**WORK INSTRUCTION A:** List every section number that appears in the APACK delivery terms.
**WORK INSTRUCTION B:** Retype the APACK delivery terms from "6.3 The APACK" up to and including "the contractual obligations.".
**WORK INSTRUCTION C:** Write a continuation of the APACK delivery terms, picking up right after their final sentence.

**STUDY TEXT:**
◆ ◆ ◆ ◆ ◆ ◆ ◆
6.2 The risk in the supplies shall pass to the customer upon dispatch from APACK factory. If dispatch is delayed at the request of the customer or due to reasons beyond APACK's reasonable control, the risk shall pass to the customer at the time originally foreseen for the dispatch of the supplies Ex-Works. From this moment on, the supplies shall be stored and insured on the account and at the risk of the customer.
6.3 The APACK shall comply with the delivery terms set forth in the order confirmation. Compliance with the delivery period is conditional upon the customer's compliance with the contractual obligations.
6.4 APACK shall not be liable for failure to perform or for delay in performance due to any cause beyond its reasonable control, including but not limited to fire, flood, strike or other labour difficulty, act of God, any legal proceeding, act of any governmental authority, act of Customer, war, riot, sabotage, civil disturbance, embargo, fuel or energy shortage, wreck or delay in transportation, major equipment breakdown, inability to obtain necessary labour, materials or manufacturing facilities from usual sources, late or defective delivery of the necessary raw materials or any act, delay or failure to act of APACK's suppliers and subcontractors of any tiers beyond APACK or such suppliers' or subcontractors' reasonable control and, in general, Force Majeure. In the event of delay of performance due to any such cause, the date of shipment or time for completion will be extended by a period of time reasonably necessary to overcome the effect of such delay.
◆ ◆ ◆ ◆ ◆ ◆ ◆
**RECORD EXCERPTS:**
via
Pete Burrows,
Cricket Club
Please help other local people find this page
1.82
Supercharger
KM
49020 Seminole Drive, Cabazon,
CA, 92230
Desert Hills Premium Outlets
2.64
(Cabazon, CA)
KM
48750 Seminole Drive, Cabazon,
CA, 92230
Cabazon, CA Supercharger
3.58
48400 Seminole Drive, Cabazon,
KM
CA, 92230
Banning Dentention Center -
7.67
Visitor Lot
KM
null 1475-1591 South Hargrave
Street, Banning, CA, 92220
◆ ◆ ◆ ◆ ◆ ◆ ◆
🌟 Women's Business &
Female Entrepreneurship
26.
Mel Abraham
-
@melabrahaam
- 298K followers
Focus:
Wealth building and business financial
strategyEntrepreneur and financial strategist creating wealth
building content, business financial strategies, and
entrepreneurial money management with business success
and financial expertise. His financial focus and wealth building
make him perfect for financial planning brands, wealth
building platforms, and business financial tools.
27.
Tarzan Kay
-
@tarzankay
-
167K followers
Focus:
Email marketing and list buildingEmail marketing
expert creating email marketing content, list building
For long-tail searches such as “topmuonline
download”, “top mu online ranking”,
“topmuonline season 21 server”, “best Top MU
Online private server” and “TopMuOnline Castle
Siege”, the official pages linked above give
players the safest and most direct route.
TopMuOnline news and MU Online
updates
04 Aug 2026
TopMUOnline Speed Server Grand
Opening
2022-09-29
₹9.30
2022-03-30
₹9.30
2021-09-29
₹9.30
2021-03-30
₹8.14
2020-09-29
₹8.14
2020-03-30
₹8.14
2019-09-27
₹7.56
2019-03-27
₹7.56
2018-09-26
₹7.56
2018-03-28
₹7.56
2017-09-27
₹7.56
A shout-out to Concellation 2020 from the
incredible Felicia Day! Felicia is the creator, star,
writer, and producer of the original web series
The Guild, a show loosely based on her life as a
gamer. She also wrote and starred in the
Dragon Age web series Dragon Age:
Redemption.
◆ ◆ ◆ ◆ ◆ ◆ ◆
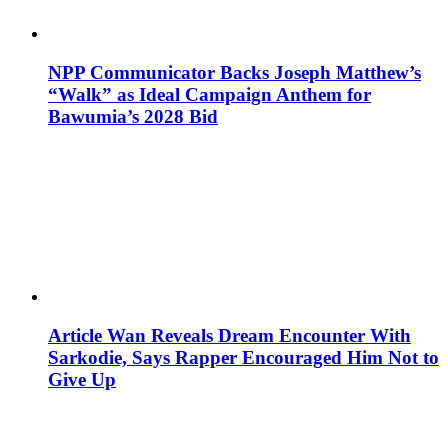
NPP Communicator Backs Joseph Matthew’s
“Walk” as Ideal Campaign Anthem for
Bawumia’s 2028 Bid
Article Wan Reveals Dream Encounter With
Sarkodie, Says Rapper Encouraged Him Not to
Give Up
◆ ◆ ◆ ◆ ◆ ◆ ◆
**RESPONSE A:** 6.2, 6.3, 6.4

**RESPONSE B:**
6.3 The APACK shall comply with the delivery terms set forth in the order confirmation. Compliance with the delivery period is conditional upon the customer's compliance with the contractual obligations.

**RESPONSE C:**
6.5 If delivery is delayed or prevented at the request of customer or due to events which are not attributable to APACK, the customer shall be charged for the cost of storage beginning one month after notice has been given that the supplies are ready for dispatch. In the case of storage at APACK factory, however, at least 1 % of the invoice amount for each month shall be charged. The storage shall take place at the risk of the customer. If supplier sets a reasonable deadline and the deadline expires without being used, however, of if the customer is not prepared to accept the supplies, APACK shall be entitled to dispose otherwise of the supplies and deliver supplies to the customer pursuant to a reasonable new delivery period.
7.1 Packing shall be charged for separately by APACK and shall not be returnable.
8. Preliminary Testing Phase:
8.1 The APACK shall test, at its facility, the effective working of the goods sold, and using complete/final samples of the good and of the packaging materials, which the Customer shall promptly put at APACK's disposal at APACK's facility. The Customer shall arrange and pay for import clearance (if any) and for any duties and carriage charges.
9. Inspection and Acceptance of the Goods and Services:
9.1 The supplies and services will be inspected at APACK FACTORY prior shipment. Any further testing requested by the customer must be specially agreed upon and paid for by the customer.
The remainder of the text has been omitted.